At a recent downstream sector industry event held in Lagos Nigeria, Dr. Riverson Oppong the Africa Regional Director for the Society of Petroleum Engineers (SPE) and CEO of the Chamber of Oil Marketing Companies Ghana delivered a presentation titled “Emerging Business Models within the Downstream Sector”.Dr. Oppong pointed out that while downstream demand in Europe and North America is forecast to shrink by 2035, the outlook for Africa remains “robust”. According to one recent report, the Africa oil and gas downstream market was valued at approximately USD 80.5 billion in 2024, and is projected to grow to around USD 120.8 billion by 2032, at a compound annual growth rate (CAGR) of about 5.2%.


Referencing research by McKinsey & Company, Dr. Oppong noted that Africa is expected to add roughly 2.2 million barrels per day (MMB/D) in demand between 2019 and 2035, representing a strong growth trajectory compared to other regions.
He emphasised that digitization is no longer optional, but the key framework for capturing value in modern downstream operations. According to his presentation, digitisation can result in:
• Operating-cost reductions of 12–20%
• Throughput improvements of 6–12%
• Unplanned shutdown reductions of 15–25%
• Plant-efficiency increases of 8–12%
Dr. Oppong then walked the audience through critical digital business-model components — including Advanced Process Control (APC) and real-time monitoring with digital twins, and Predictive & Prescriptive Maintenance relying on equipment-data analysis.

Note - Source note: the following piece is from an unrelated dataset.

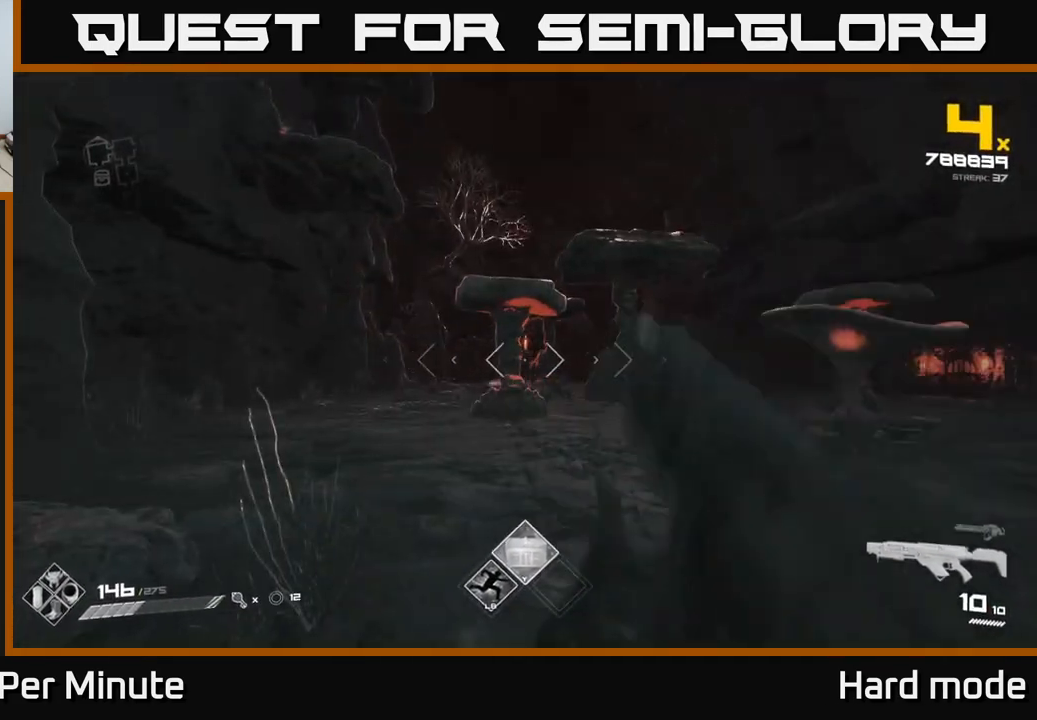
{"buttons": ["R2"], "left_stick": "right", "right_stick": "center", "events": [[150, "DPAD_RIGHT", "down"], [250, "DPAD_RIGHT", "up"], [383, "left_stick", "up-right"], [450, "left_stick", "right"], [467, "R2", "down"]]}
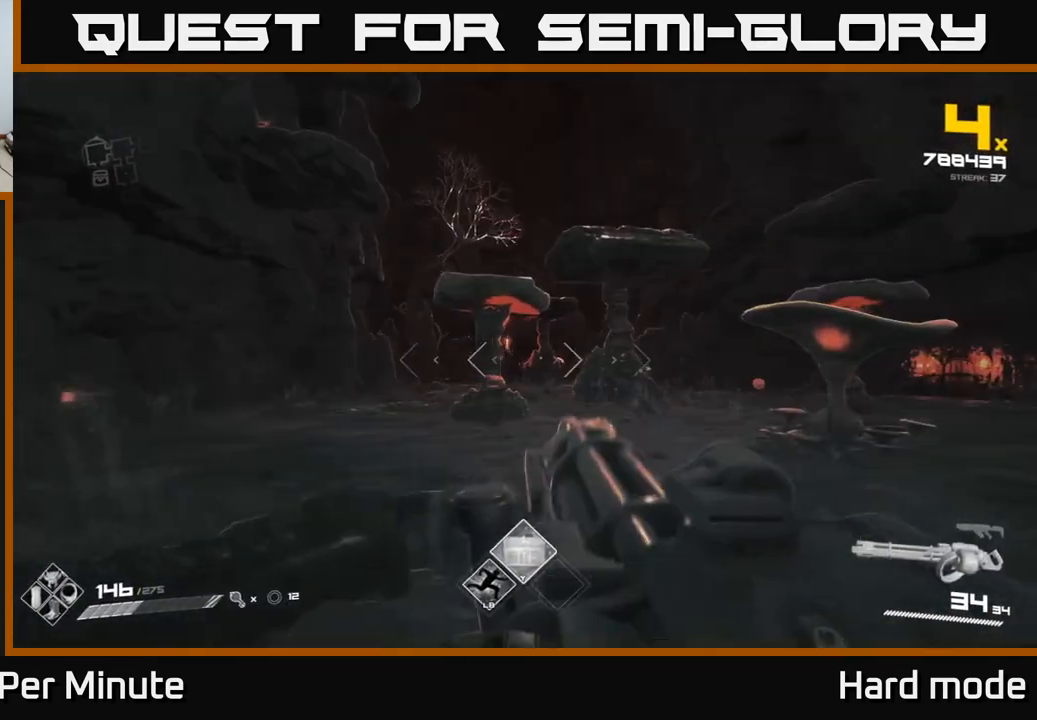
{"buttons": ["R2"], "left_stick": "right", "right_stick": "center", "events": []}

On the retail side, he noted evolving customer expectations at fuel service stations: customers now seek more than fuel—they expect convenience, lifestyle-oriented experiences. He pointed to mobile applications, digital wallets, real-time fuel pricing, and other customer-engagement platforms as key initiatives. Ghana’s downstream sector, he said, is already seeing adoption of systems such as Automatic Tank Gauging and BRV-tracking.
Looking at broader business-model innovation, Dr. Oppong cited modular/mini-refineries—compact, skid-mounted units—as offering lower entry barriers, faster ROI, and geographic flexibility. He also referenced integration models such as solar-energy and EV-charging infrastructure at service stations, and alternative-fuel offerings (e.g., CNG, LNG, LPG). He identified LPG distribution innovations too: cylinder-recirculation models, micro-distribution centres (MDCs), pay-as-you-go (PAYG) systems and mobile LPG delivery.


In conclusion, he said success in implementing such emerging models requires: strong regulatory frameworks, investment in digital infrastructure and workforce skills, collaborative mindsets and ecosystem thinking, a long-term strategic vision emphasising sustainable value creation, and agile pilot-testing approaches before scaling.